PDV Richard
Deux mois de distance insoutenable avec Paul. Voilà ce que nous sommes devenus depuis ce fameux bal masqué : comme des étrangers.
Malgré les nombreuses insistances de Till, je n'ai pas réussi à lui parler. Je n'ai pas réussi à lui dire que c'était moi, l'homme masqué qui l'a embrassé à cette soirée, et combien je suis désolé d'avoir monté cette mascarade parce qu'en réalité, j'ai la trouille.
J'ai la trouille de lui dire combien je peux l'aimer...Alors j'ai fini par me faire une raison et je me fais violence chaque jour pour oublier mes sentiments naissants pour mon meilleur ami. J'ai vu sa réaction au bal, s'il a mal pris le fait qu'un homme l'embrasse, comment réagirait-il savait que c'était moi ?
Till n'arrête pas de me dire que Paul partage mes sentiments, j'aurais pu y croire il y a quelques temps mais maintenant, tout cet espoir semble se dissiper au fur et à mesure que la distance physique entre nous s'agrandit.
Nous ne nous touchons plus. Je vis toujours plus ou moins chez lui, nous partageons toujours le même lit mais nous nous contentons des banales « bonne nuit » et chacun va de son côté. Plus d'étreinte, plus de fusion, plus de contact visuel. Il détourne mon regard chaque fois que j'essaie de le capter.

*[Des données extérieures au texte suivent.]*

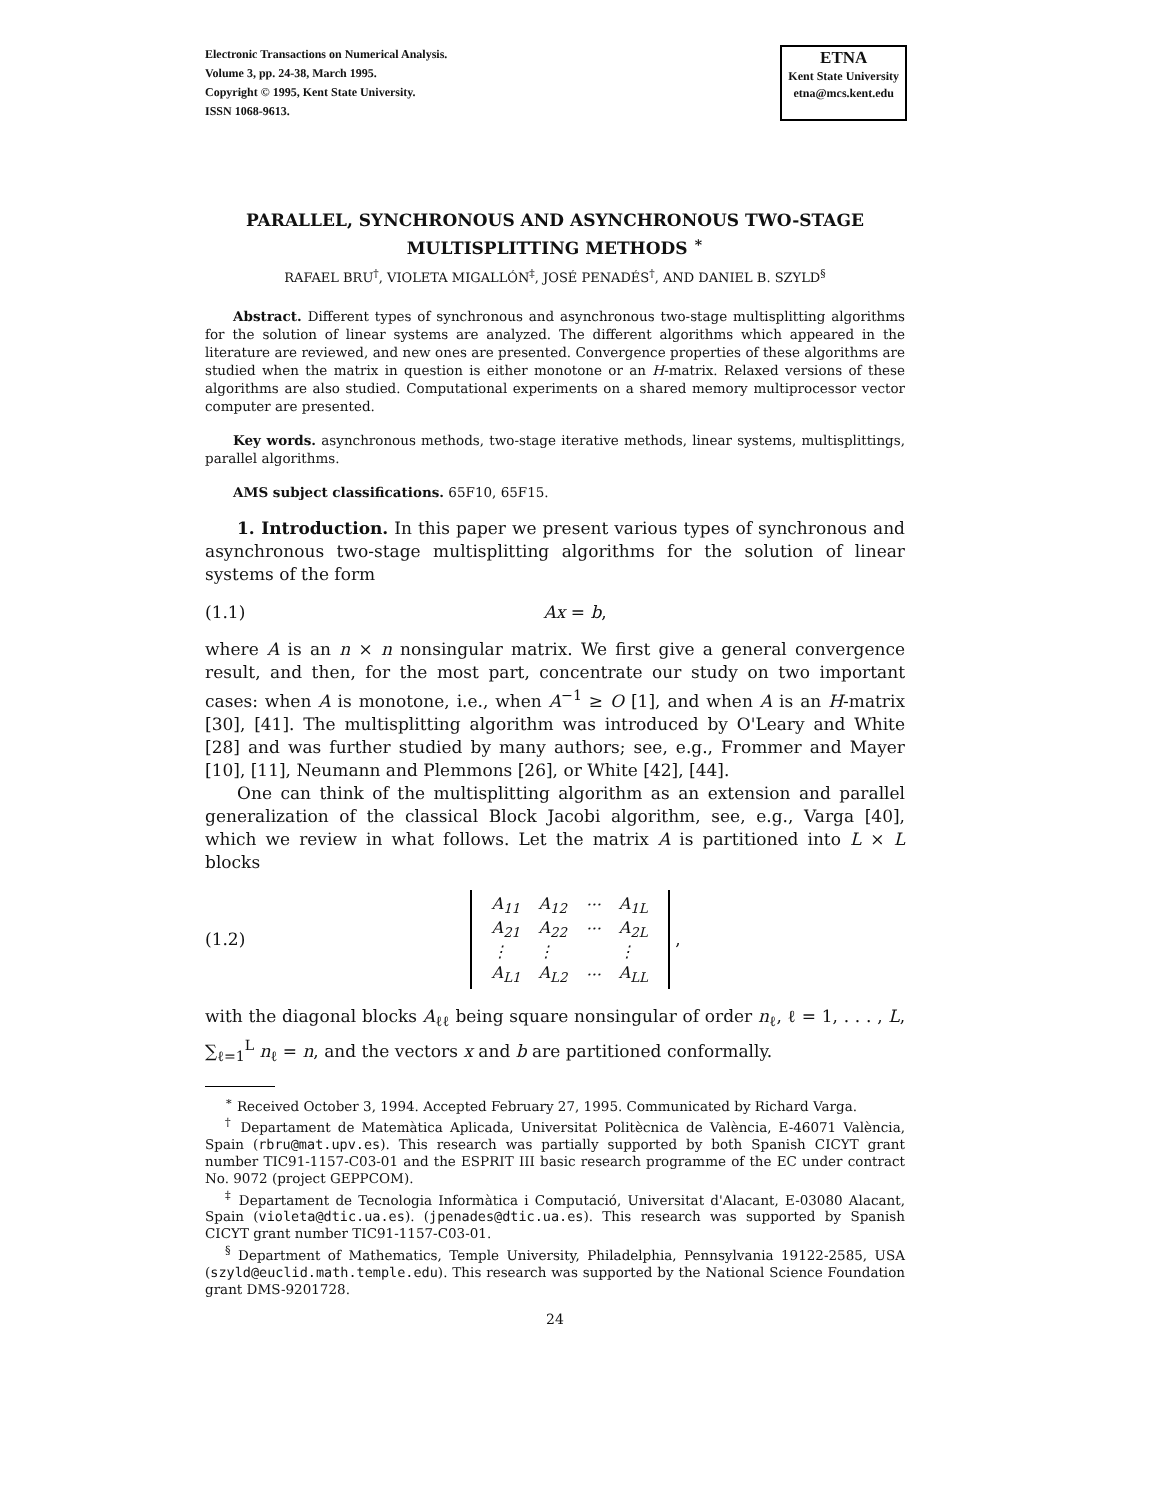Electronic Transactions on Numerical Analysis.
Volume 3, pp. 24-38, March 1995.
Copyright © 1995, Kent State University.
ISSN 1068-9613.
ETNA
Kent State University
etna@mcs.kent.edu
PARALLEL, SYNCHRONOUS AND ASYNCHRONOUS TWO-STAGE MULTISPLITTING METHODS <sup>∗</sup>
RAFAEL BRU<sup>†</sup>, VIOLETA MIGALLÓN<sup>‡</sup>, JOSÉ PENADÉS<sup>†</sup>, AND DANIEL B. SZYLD<sup>§</sup>
Abstract. Different types of synchronous and asynchronous two-stage multisplitting algorithms for the solution of linear systems are analyzed. The different algorithms which appeared in the literature are reviewed, and new ones are presented. Convergence properties of these algorithms are studied when the matrix in question is either monotone or an H-matrix. Relaxed versions of these algorithms are also studied. Computational experiments on a shared memory multiprocessor vector computer are presented.
Key words. asynchronous methods, two-stage iterative methods, linear systems, multisplittings, parallel algorithms.
AMS subject classifications. 65F10, 65F15.
1. Introduction. In this paper we present various types of synchronous and asynchronous two-stage multisplitting algorithms for the solution of linear systems of the form
(1.1) Ax = b,
where A is an n × n nonsingular matrix. We first give a general convergence result, and then, for the most part, concentrate our study on two important cases: when A is monotone, i.e., when A<sup>−1</sup> ≥ O [1], and when A is an H-matrix [30], [41]. The multisplitting algorithm was introduced by O'Leary and White [28] and was further studied by many authors; see, e.g., Frommer and Mayer [10], [11], Neumann and Plemmons [26], or White [42], [44].
One can think of the multisplitting algorithm as an extension and parallel generalization of the classical Block Jacobi algorithm, see, e.g., Varga [40], which we review in what follows. Let the matrix A is partitioned into L × L blocks
(1.2)
| A<sub>11</sub> | A<sub>12</sub> | ··· | A<sub>1L</sub> |
| A<sub>21</sub> | A<sub>22</sub> | ··· | A<sub>2L</sub> |
| ⋮ | ⋮ | | ⋮ |
| A<sub>L1</sub> | A<sub>L2</sub> | ··· | A<sub>LL</sub> |
,
with the diagonal blocks A<sub>ℓℓ</sub> being square nonsingular of order n<sub>ℓ</sub>, ℓ = 1, . . . , L, ∑<sub>ℓ=1</sub><sup>L</sup> n<sub>ℓ</sub> = n, and the vectors x and b are partitioned conformally.
<sup>∗</sup> Received October 3, 1994. Accepted February 27, 1995. Communicated by Richard Varga.
<sup>†</sup> Departament de Matemàtica Aplicada, Universitat Politècnica de València, E-46071 València, Spain (rbru@mat.upv.es). This research was partially supported by both Spanish CICYT grant number TIC91-1157-C03-01 and the ESPRIT III basic research programme of the EC under contract No. 9072 (project GEPPCOM).
<sup>‡</sup> Departament de Tecnologia Informàtica i Computació, Universitat d'Alacant, E-03080 Alacant, Spain (violeta@dtic.ua.es). (jpenades@dtic.ua.es). This research was supported by Spanish CICYT grant number TIC91-1157-C03-01.
<sup>§</sup> Department of Mathematics, Temple University, Philadelphia, Pennsylvania 19122-2585, USA (szyld@euclid.math.temple.edu). This research was supported by the National Science Foundation grant DMS-9201728.
24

J'en suis malade, j'ai d'ailleurs perdu 7 kilos et Paul ne semble pas non plus aller bien. Je le connais que trop bien. Son espièglerie a disparu, il s'est renfermé, son beau sourire s'est fait la malle, lui aussi. J'essaie tant bien que mal de ne pas perdre notre complicité, à défaut d'avoir perdu notre fusion physique, mais il répond peu à mes sollicitations.Nous avons par contre avancé avec le groupe. Nous avons terminé l'enregistrement de l'album, il sort la semaine prochaine.
Demain, nous allons enregistrer le clip de « Mein Land » sur une plage à Malibu. Nous partons donc aujourd'hui aux Etats-Unis.
Je dois dire que je suis enthousiaste comme à chaque fois que nous allons enregistrer un clip. J'adore me glisser dans la peau d'un acteur le temps d'un tournage.
Mais mon excitation est loin d'être celle des autres fois. Il y a quelque chose qui manque à ce tableau parfait, et ce quelque chose, c'est ma complicité avec mon meilleur ami...
J'ose toutefois espérer que le tournage va le rendre de meilleure humeur et que nous pourrons nous retrouver, ne serait-ce qu'un peu...Nous nous rejoignons tous à la tombée de la nuit à l'aéroport de Berlin. Tout le monde est ensommeillé et Till est d'une mauvaise humeur sans nom.
-Tu as oublié d'étiqueter tes bagages Flake, gronde Till.
-C'est une nouvelle valise, je n'y ai pas pensé, répond le claviériste. Puis nous avons un avion privatisé, je ne risque pas de la perdre, elle sera avec vos bagages à vous.
-Ne viens pas te plaindre si tu la perds, rétorque le chanteur. Franchement Lorenz, réveille-toi un peu !
Flake soupire et s'éloigne pour s'installer sur un banc auprès d'un Doom endormi.
-Et toi Paul, tu vas arrêter quand de tirer la tronche ? s'écrie Till.
Paul, qui est assis à côté de moi, relève la tête et regarde le chanteur d'un air estomaqué.
-Je n'ai rien dit il me semble, répond doucement le guitariste.
-Tu ne dis rien justement, à part faire une tête d'enterrement depuis deux mois, c'est tout ce que tu fais !
-Mais laisse-moi ! renchérit Paul. Qu'est-ce qu'il t'arrive Till ?
-C'est plutôt à toi qu'il faut demander ça vu comment tu es en ce moment ! Tu nous saoules à faire la gueule, Landers !
J'observe Paul du coin de l'œil qui semble être à fleur de peau. Il a une larme qui perle dans le coin d'un de ses yeux, choqué sans doute de se faire soudainement engueuler par Till.
J'ai le cœur brisé de le voir comme ça. Et ma colère est en train de monter.